### Page-level text extractions
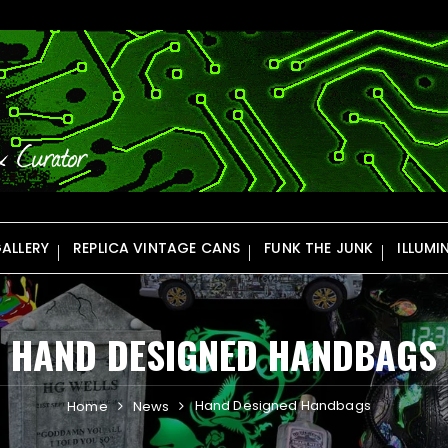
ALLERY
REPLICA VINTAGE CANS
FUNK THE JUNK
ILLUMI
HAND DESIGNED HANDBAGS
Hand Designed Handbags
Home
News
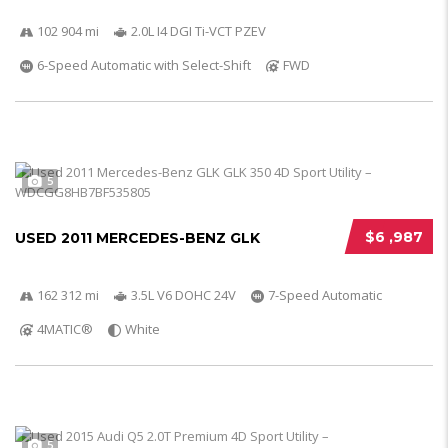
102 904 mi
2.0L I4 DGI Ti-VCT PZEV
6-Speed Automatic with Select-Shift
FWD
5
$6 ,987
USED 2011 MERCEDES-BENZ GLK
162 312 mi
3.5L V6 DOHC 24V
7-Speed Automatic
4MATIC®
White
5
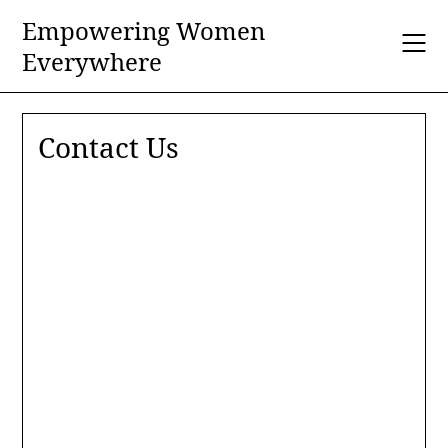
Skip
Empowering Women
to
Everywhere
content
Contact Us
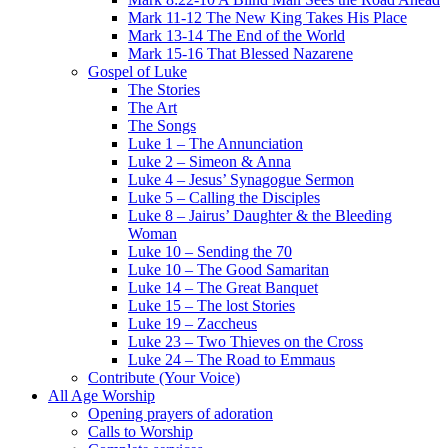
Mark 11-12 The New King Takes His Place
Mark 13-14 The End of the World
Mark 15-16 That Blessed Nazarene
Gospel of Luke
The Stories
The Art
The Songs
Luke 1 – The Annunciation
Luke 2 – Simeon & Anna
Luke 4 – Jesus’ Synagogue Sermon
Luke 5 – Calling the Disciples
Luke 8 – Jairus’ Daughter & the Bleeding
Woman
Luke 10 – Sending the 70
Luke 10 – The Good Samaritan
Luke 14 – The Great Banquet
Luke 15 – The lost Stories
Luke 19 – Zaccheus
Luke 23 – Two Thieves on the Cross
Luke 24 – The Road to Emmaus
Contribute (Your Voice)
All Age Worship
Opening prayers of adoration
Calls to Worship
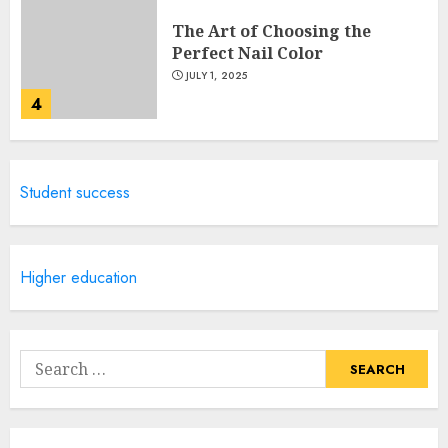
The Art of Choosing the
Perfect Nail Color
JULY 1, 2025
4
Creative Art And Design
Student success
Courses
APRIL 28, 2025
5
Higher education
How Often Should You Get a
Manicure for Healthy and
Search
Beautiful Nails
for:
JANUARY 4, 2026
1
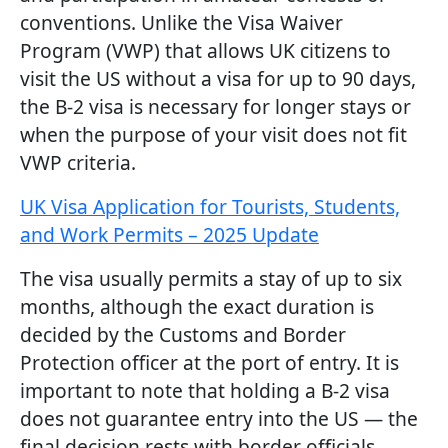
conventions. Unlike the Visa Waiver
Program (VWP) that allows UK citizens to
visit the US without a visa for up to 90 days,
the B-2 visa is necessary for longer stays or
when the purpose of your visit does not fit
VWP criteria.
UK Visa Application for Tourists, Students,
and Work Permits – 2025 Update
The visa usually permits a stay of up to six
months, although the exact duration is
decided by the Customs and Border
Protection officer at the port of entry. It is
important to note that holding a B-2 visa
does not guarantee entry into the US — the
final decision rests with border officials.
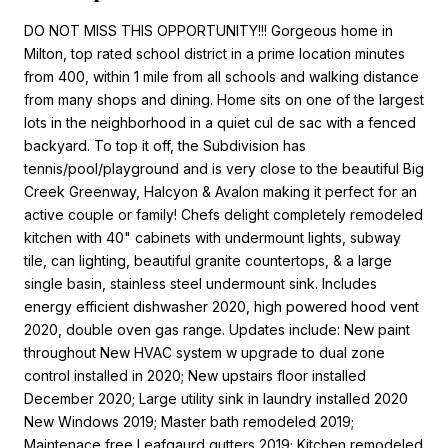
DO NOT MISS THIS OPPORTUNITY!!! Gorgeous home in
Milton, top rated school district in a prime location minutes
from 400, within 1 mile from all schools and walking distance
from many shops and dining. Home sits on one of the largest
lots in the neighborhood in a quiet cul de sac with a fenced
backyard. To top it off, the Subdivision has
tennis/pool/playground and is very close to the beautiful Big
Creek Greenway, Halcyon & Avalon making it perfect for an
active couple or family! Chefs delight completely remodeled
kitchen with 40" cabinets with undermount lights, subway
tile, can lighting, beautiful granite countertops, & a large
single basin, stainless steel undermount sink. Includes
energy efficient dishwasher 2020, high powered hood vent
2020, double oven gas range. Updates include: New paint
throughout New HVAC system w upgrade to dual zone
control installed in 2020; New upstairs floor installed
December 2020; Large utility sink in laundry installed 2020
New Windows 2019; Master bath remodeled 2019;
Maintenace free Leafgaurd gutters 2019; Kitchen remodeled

### BRIEF
Rewrite every line of text in the entries above as a JSON list of strings, with one string per line and blank lines omitted. Leave the pictures out of the answer.

### COMPLETED EXERCISE
[
  "ALLERY",
  "REPLICA VINTAGE CANS",
  "FUNK THE JUNK",
  "ILLUMI",
  "HAND DESIGNED HANDBAGS",
  "Hand Designed Handbags",
  "Home",
  "News",
  "102 904 mi",
  "2.0L I4 DGI Ti-VCT PZEV",
  "6-Speed Automatic with Select-Shift",
  "FWD",
  "5",
  "$6 ,987",
  "USED 2011 MERCEDES-BENZ GLK",
  "162 312 mi",
  "3.5L V6 DOHC 24V",
  "7-Speed Automatic",
  "4MATIC®",
  "White",
  "5",
  "Skip",
  "Empowering Women",
  "to",
  "Everywhere",
  "content",
  "Contact Us",
  "Mark 11-12 The New King Takes His Place",
  "Mark 13-14 The End of the World",
  "Mark 15-16 That Blessed Nazarene",
  "Gospel of Luke",
  "The Stories",
  "The Art",
  "The Songs",
  "Luke 1 – The Annunciation",
  "Luke 2 – Simeon & Anna",
  "Luke 4 – Jesus’ Synagogue Sermon",
  "Luke 5 – Calling the Disciples",
  "Luke 8 – Jairus’ Daughter & the Bleeding",
  "Woman",
  "Luke 10 – Sending the 70",
  "Luke 10 – The Good Samaritan",
  "Luke 14 – The Great Banquet",
  "Luke 15 – The lost Stories",
  "Luke 19 – Zaccheus",
  "Luke 23 – Two Thieves on the Cross",
  "Luke 24 – The Road to Emmaus",
  "Contribute (Your Voice)",
  "All Age Worship",
  "Opening prayers of adoration",
  "Calls to Worship",
  "The Art of Choosing the",
  "Perfect Nail Color",
  "JULY 1, 2025",
  "4",
  "Creative Art And Design",
  "Student success",
  "Courses",
  "APRIL 28, 2025",
  "5",
  "Higher education",
  "How Often Should You Get a",
  "Manicure for Healthy and",
  "Search",
  "Beautiful Nails",
  "for:",
  "JANUARY 4, 2026",
  "1",
  "conventions. Unlike the Visa Waiver",
  "Program (VWP) that allows UK citizens to",
  "visit the US without a visa for up to 90 days,",
  "the B-2 visa is necessary for longer stays or",
  "when the purpose of your visit does not fit",
  "VWP criteria.",
  "UK Visa Application for Tourists, Students,",
  "and Work Permits – 2025 Update",
  "The visa usually permits a stay of up to six",
  "months, although the exact duration is",
  "decided by the Customs and Border",
  "Protection officer at the port of entry. It is",
  "important to note that holding a B-2 visa",
  "does not guarantee entry into the US — the",
  "final decision rests with border officials.",
  "DO NOT MISS THIS OPPORTUNITY!!! Gorgeous home in",
  "Milton, top rated school district in a prime location minutes",
  "from 400, within 1 mile from all schools and walking distance",
  "from many shops and dining. Home sits on one of the largest",
  "lots in the neighborhood in a quiet cul de sac with a fenced",
  "backyard. To top it off, the Subdivision has",
  "tennis/pool/playground and is very close to the beautiful Big",
  "Creek Greenway, Halcyon & Avalon making it perfect for an",
  "active couple or family! Chefs delight completely remodeled",
  "kitchen with 40\" cabinets with undermount lights, subway",
  "tile, can lighting, beautiful granite countertops, & a large",
  "single basin, stainless steel undermount sink. Includes",
  "energy efficient dishwasher 2020, high powered hood vent",
  "2020, double oven gas range. Updates include: New paint",
  "throughout New HVAC system w upgrade to dual zone",
  "control installed in 2020; New upstairs floor installed",
  "December 2020; Large utility sink in laundry installed 2020",
  "New Windows 2019; Master bath remodeled 2019;",
  "Maintenace free Leafgaurd gutters 2019; Kitchen remodeled"
]